--- EXERCISE ---
In the records that follow, copy out word for word the lines beginning with the one containing "данни на малолетното/непълнолетното лице/" and ending with the one containing "holidaypirati.com;", both included.

(Beginning of INPUT RECORDS)

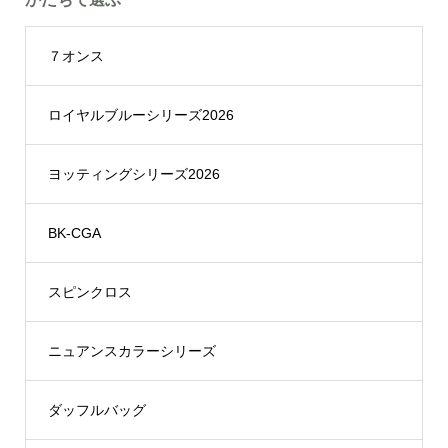
７オンス
ロイヤルブルーシリーズ2026
ヨッティングシリーズ2026
BK-CGA
スピンクロス
ニュアンスカラーシリーズ
ダッフルバッグ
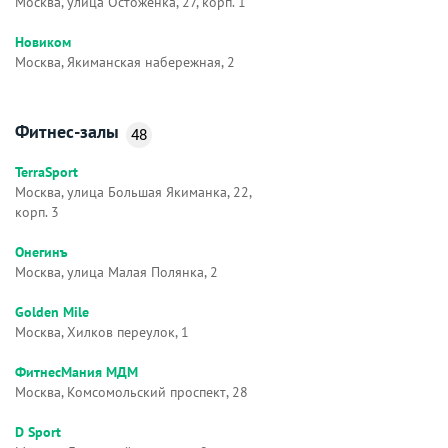
Москва, улица Остоженка, 27, корп. 1
Новиком
Москва, Якиманская набережная, 2
Фитнес-залы
48
TerraSport
Москва, улица Большая Якиманка, 22,
корп. 3
Онегинъ
Москва, улица Малая Полянка, 2
Golden Mile
Москва, Хилков переулок, 1
ФитнесМания МДМ
Москва, Комсомольский проспект, 28
D Sport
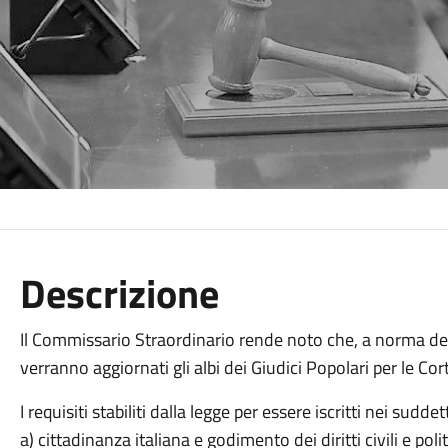
Descrizione
Il Commissario Straordinario rende noto che, a norma dell
verranno aggiornati gli albi dei Giudici Popolari per le Cort
I requisiti stabiliti dalla legge per essere iscritti nei suddet
a) cittadinanza italiana e godimento dei diritti civili e politi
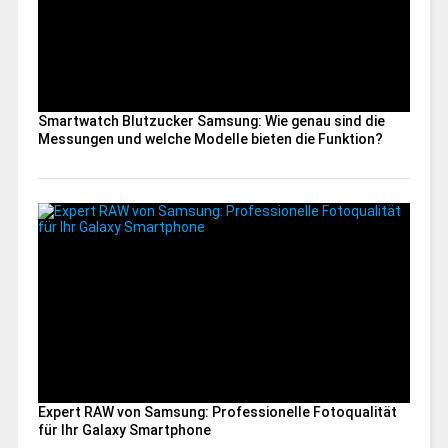
Smartwatch Blutzucker Samsung: Wie genau sind die
Messungen und welche Modelle bieten die Funktion?
Expert RAW von Samsung: Professionelle Fotoqualität
für Ihr Galaxy Smartphone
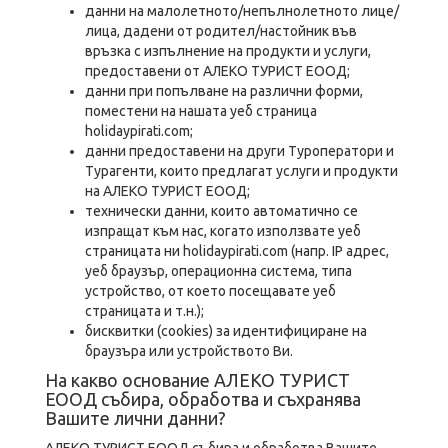
данни на малолетното/непълнолетното лице/
лица, дадени от родител/настойник във
връзка с изпълнение на продукти и услуги,
предоставени от АЛЕКО ТУРИСТ ЕООД;
данни при попълване на различни форми,
поместени на нашата уеб страница
holidaypirati.com;
данни предоставени на други Туроператори и
Турагенти, които предлагат услуги и продукти
на АЛЕКО ТУРИСТ ЕООД;
технически данни, които автоматично се
изпращат към нас, когато използвате уеб
страницата ни holidaypirati.com (напр. IP адрес,
уеб браузър, операционна система, типа
устройство, от което посещавате уеб
страницата и т.н.);
бисквитки (cookies) за идентифициране на
браузъра или устройството Ви.
На какво основание АЛЕКО ТУРИСТ
ЕООД събира, обработва и съхранява
Вашите лични данни?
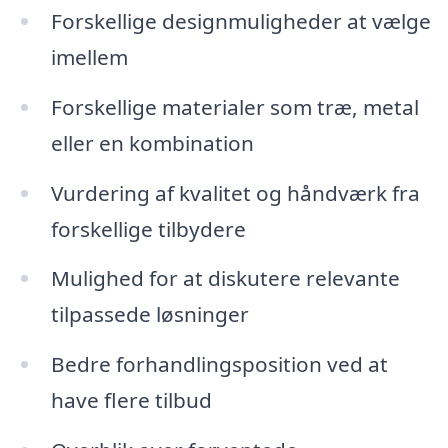
Forskellige designmuligheder at vælge
imellem
Forskellige materialer som træ, metal
eller en kombination
Vurdering af kvalitet og håndværk fra
forskellige tilbydere
Mulighed for at diskutere relevante
tilpassede løsninger
Bedre forhandlingsposition ved at
have flere tilbud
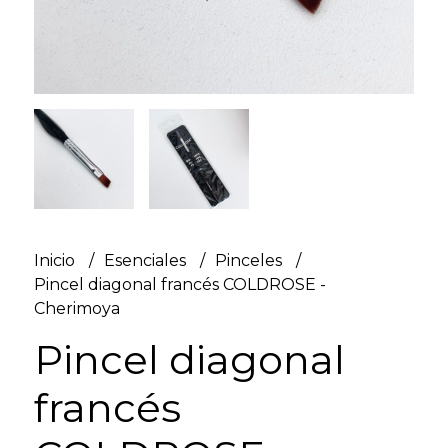
Inicio
Esenciales
Pinceles
Pincel diagonal francés COLDROSE -
Cherimoya
Pincel diagonal
francés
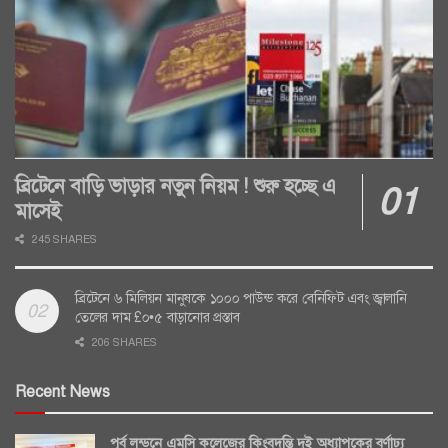
ব্রিটেনে বাড়ি ভাড়ার নতুন নিয়ম ! শুরু হচ্ছে এ
মাসেই
245 SHARES
ব্রিটেনে ৬ মিলিয়ন মানুষকে ১০০০ পাউন্ড করে বেনিফিট এবং জ্বালানি
তেলের দাম £০•৫ বাড়ানোর প্রস্তাব
206 SHARES
Recent News
পূর্ব লন্ডনে এমসি কলেজের কিংবদন্তি দুই অধ্যাপকের বর্ণাঢ্য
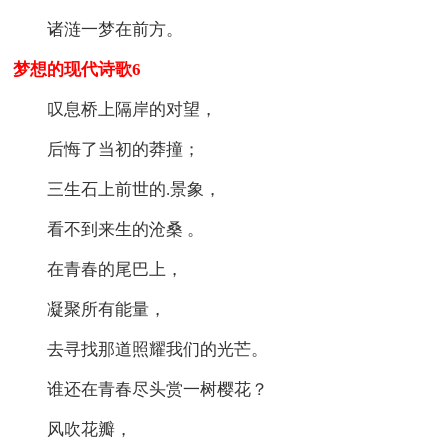
诸涟一梦在前方。
梦想的现代诗歌6
叹息桥上隔岸的对望，
后悔了当初的莽撞；
三生石上前世的.景象，
看不到来生的沧桑 。
在青春的尾巴上，
凝聚所有能量，
去寻找那道照耀我们的光芒。
谁还在青春尽头赏一树樱花？
风吹花瓣，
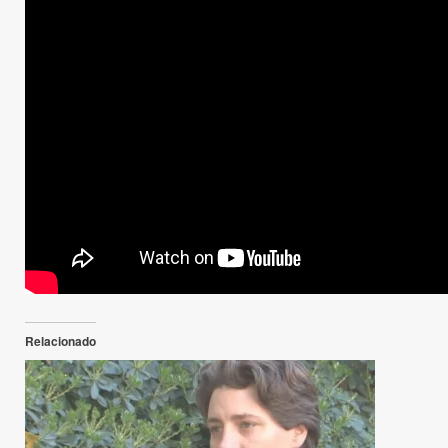
Relacionado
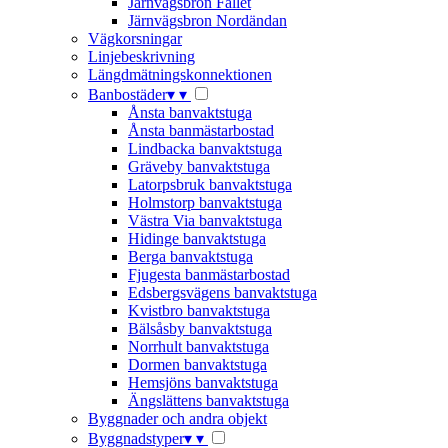
Järnvägsbron Fallet
Järnvägsbron Nordändan
Vägkorsningar
Linjebeskrivning
Längdmätningskonnektionen
Banbostäder
▾
▾
Ånsta banvaktstuga
Ånsta banmästarbostad
Lindbacka banvaktstuga
Gräveby banvaktstuga
Latorpsbruk banvaktstuga
Holmstorp banvaktstuga
Västra Via banvaktstuga
Hidinge banvaktstuga
Berga banvaktstuga
Fjugesta banmästarbostad
Edsbergsvägens banvaktstuga
Kvistbro banvaktstuga
Bälsåsby banvaktstuga
Norrhult banvaktstuga
Dormen banvaktstuga
Hemsjöns banvaktstuga
Ängslättens banvaktstuga
Byggnader och andra objekt
Byggnadstyper
▾
▾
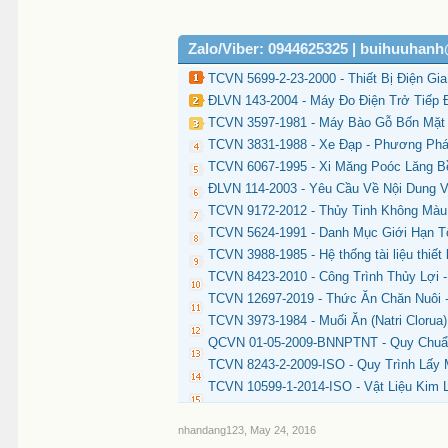
Zalo/Viber: 0944625325 | buihuuhan
TCVN 5699-2-23-2000 - Thiết Bị Điện Gi
ĐLVN 143-2004 - Máy Đo Điện Trở Tiếp Đ
TCVN 3597-1981 - Máy Bào Gỗ Bốn Mặt
TCVN 3831-1988 - Xe Đạp - Phương Phá
TCVN 6067-1995 - Xi Măng Poóc Lăng B
ĐLVN 114-2003 - Yêu Cầu Về Nội Dung 
TCVN 9172-2012 - Thủy Tinh Không Màu 
TCVN 5624-1991 - Danh Mục Giới Hạn T
TCVN 3988-1985 - Hệ thống tài liệu thiết
TCVN 8423-2010 - Công Trình Thủy Lợi 
TCVN 12697-2019 - Thức Ăn Chăn Nuôi -
TCVN 3973-1984 - Muối Ăn (Natri Cloru
QCVN 01-05-2009-BNNPTNT - Quy Chuẩn
TCVN 8243-2-2009-ISO - Quy Trình Lấy 
TCVN 10599-1-2014-ISO - Vật Liệu Kim 
nhandang123
,
May 24, 2016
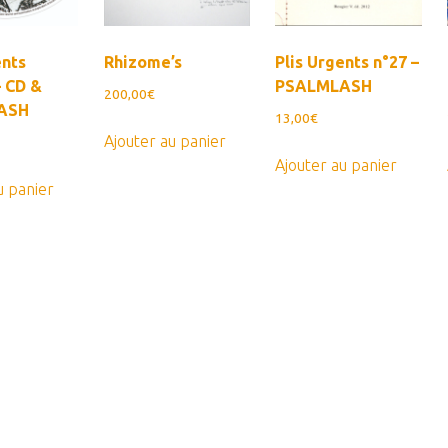
ents
Rhizome’s
Plis Urgents n°27 –
– CD &
PSALMLASH
200,00
€
ASH
13,00
€
Ajouter au panier
Ajouter au panier
u panier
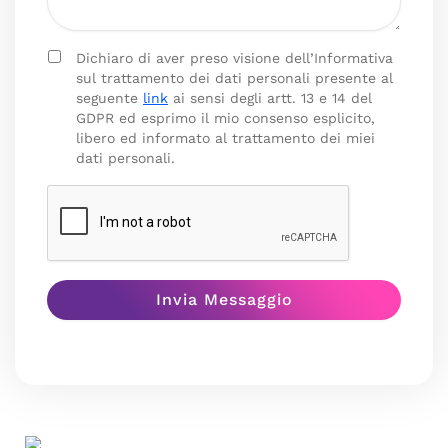
Dichiaro di aver preso visione dell’Informativa
sul trattamento dei dati personali presente al
seguente
link
ai sensi degli artt. 13 e 14 del
GDPR ed esprimo il mio consenso esplicito,
libero ed informato al trattamento dei miei
dati personali.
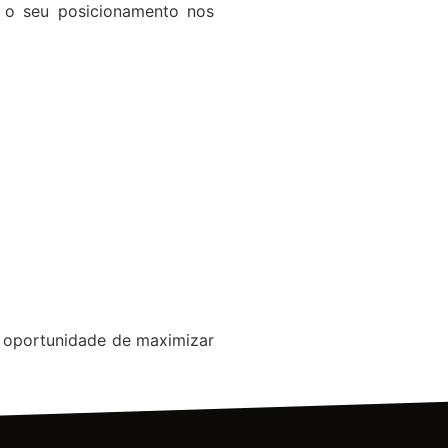
r o seu posicionamento nos
a oportunidade de maximizar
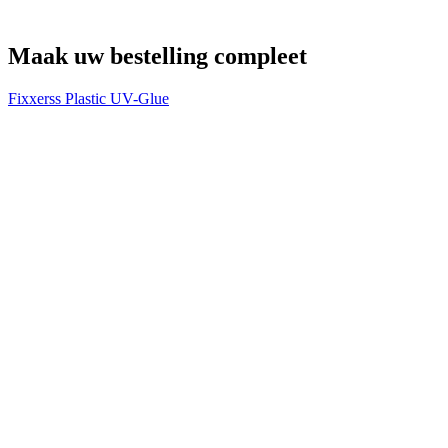
Maak uw bestelling compleet
Fixxerss Plastic UV-Glue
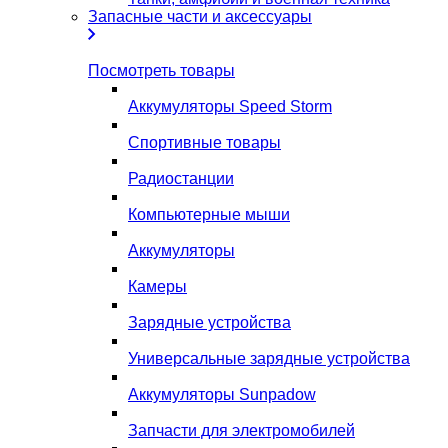
Запасные части и аксессуары
Посмотреть товары
Аккумуляторы Speed Storm
Спортивные товары
Радиостанции
Компьютерные мыши
Аккумуляторы
Камеры
Зарядные устройства
Универсальные зарядные устройства
Аккумуляторы Sunpadow
Запчасти для электромобилей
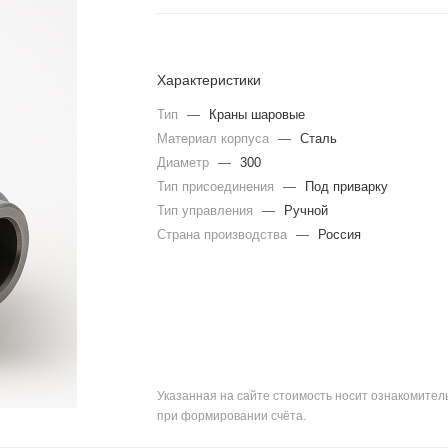
Характеристики
Тип
—
Краны шаровые
Материал корпуса
—
Сталь
Диаметр
—
300
Тип присоединения
—
Под приварку
Тип управления
—
Ручной
Страна производства
—
Россия
Указанная на сайте стоимость носит ознакомите
при формировании счёта.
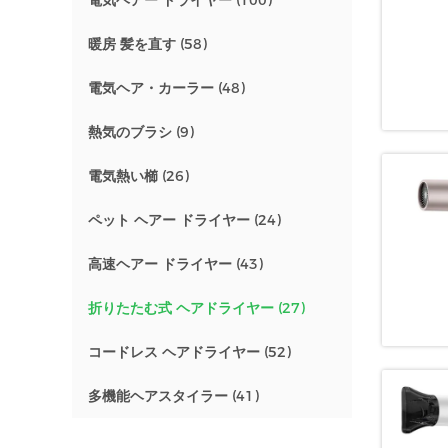
電気ヘアー ドライヤー
(100)
暖房 髪を直す
(58)
電気ヘア・カーラー
(48)
熱気のブラシ
(9)
電気熱い櫛
(26)
ペット ヘアー ドライヤー
(24)
高速ヘアー ドライヤー
(43)
折りたたむ式 ヘアドライヤー
(27)
コードレス ヘアドライヤー
(52)
多機能ヘアスタイラー
(41)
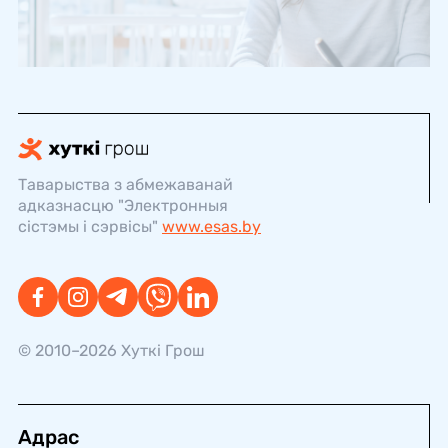
Таварыства з абмежаванай
адказнасцю "Электронныя
сістэмы і сэрвісы"
www.esas.by
© 2010–2026 Хуткi Грош
Адрас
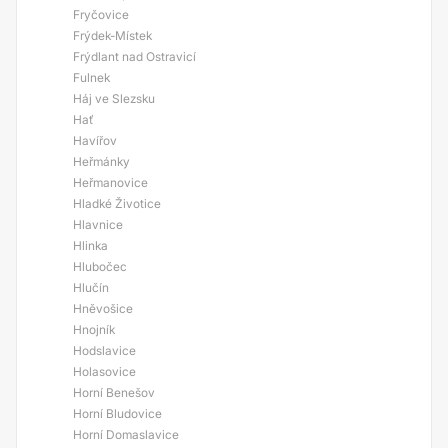
Fryčovice
Frýdek-Místek
Frýdlant nad Ostravicí
Fulnek
Háj ve Slezsku
Hať
Havířov
Heřmánky
Heřmanovice
Hladké Životice
Hlavnice
Hlinka
Hlubočec
Hlučín
Hněvošice
Hnojník
Hodslavice
Holasovice
Horní Benešov
Horní Bludovice
Horní Domaslavice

(End of INPUT RECORDS)

--- EXERCISE OUTPUT ---
данни на малолетното/непълнолетното лице/
лица, дадени от родител/настойник във
връзка с изпълнение на продукти и услуги,
предоставени от АЛЕКО ТУРИСТ ЕООД;
данни при попълване на различни форми,
поместени на нашата уеб страница
holidaypirati.com;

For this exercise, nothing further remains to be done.